New Haven, Pepe's Pizza & Foxon Park Kola

New Haven, Connecticut: The star of this list.  You can’t get a slice though, unless you want to get chewed out by restaurant employees.  Bad pun, I know.

The Little Italy of this college town is centered around Wooster St., and it is there that you can find Pepe’s pizza.  I’ve gone through a bunch of their toppings – including “plain” and the summer seasonal clams and garlic – and have yet to find a blip.  The Foxon Park soda from East Haven, CT is a bonus, though some patrons might prefer a bottle of this import.

Florence, Olive Artichoke pizza

Florence, Italy: Olives and artichokes.  But it’s in Italy, so that’s a start.

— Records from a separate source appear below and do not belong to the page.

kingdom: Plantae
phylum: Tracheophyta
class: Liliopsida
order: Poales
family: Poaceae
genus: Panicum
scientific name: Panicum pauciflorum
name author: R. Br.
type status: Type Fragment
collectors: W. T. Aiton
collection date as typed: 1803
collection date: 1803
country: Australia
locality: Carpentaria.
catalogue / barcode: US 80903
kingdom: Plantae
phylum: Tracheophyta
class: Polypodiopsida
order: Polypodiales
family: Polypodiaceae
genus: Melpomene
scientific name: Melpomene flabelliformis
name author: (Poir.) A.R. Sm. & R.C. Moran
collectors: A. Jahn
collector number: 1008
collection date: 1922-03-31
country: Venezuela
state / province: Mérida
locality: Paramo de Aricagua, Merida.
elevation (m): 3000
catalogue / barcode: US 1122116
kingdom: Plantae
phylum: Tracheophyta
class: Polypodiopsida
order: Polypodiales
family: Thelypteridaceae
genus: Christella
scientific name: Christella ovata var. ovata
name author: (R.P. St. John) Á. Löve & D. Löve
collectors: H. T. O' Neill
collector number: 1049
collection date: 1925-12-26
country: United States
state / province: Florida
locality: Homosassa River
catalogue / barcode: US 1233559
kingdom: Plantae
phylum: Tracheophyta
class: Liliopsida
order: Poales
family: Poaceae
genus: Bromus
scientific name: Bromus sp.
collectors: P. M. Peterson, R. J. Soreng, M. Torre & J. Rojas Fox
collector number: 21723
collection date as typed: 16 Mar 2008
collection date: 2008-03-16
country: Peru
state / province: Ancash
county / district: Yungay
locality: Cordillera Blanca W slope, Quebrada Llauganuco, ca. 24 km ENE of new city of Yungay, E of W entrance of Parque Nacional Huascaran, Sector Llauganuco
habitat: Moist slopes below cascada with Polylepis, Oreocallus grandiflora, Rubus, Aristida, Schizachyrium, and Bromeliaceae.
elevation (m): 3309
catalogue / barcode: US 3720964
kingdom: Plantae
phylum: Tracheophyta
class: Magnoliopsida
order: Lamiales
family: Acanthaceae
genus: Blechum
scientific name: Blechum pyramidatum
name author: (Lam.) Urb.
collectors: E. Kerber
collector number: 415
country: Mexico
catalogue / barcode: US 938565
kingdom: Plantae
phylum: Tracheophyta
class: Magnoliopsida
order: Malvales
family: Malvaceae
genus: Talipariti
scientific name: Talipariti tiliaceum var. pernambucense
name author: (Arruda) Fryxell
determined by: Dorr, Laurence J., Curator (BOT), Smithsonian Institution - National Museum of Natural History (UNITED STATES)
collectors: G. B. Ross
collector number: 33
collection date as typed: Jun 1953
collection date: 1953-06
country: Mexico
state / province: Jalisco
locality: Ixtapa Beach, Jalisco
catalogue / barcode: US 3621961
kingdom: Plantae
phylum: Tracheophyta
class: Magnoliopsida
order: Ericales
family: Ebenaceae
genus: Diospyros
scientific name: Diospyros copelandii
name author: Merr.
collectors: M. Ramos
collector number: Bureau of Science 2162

Rectangles seem to be a popular shape in the boot, and the first type I recall eating was in Rome, with boiled potatoes as the topping.

Haven’t been to Naples yet, but I’ll save that for when pickpockets insist on only taking my camera, instead of taking my camera and memory card.

Nyaung U-Bagan, San Kabar Restaurant,  Lime-Ginger Juice, Pizza and Grilled Vegetables

Nyaung U, Myanmar (Burma): My girlfriend-at-the-time and I became tired of getting sick from Burmese food, so we decided to get sick from Italian food for a change.  Even for the randomness of the location – and at the time, in spite of heavy sanctions – it wasn’t the worst pie.  Good lime and ginger juice accompanied it, and the tomato and zucchini salad was mightily inviting.

Hollywood - Lahmajun and Ayran

East Hollywood, Los Angeles, California: After a swell Thai dessert right down the road, I opted for lahmajun, an Armenian/Turkish “pizza” covered in minced lamb, tomato sauce and various herbs.  Ayran, a salty yoghurt drink almost guaranteed to make you gain weight, nicely pairs with the flatbread snack.


Based on this brief guide to pizza around the world, what’s your fancy?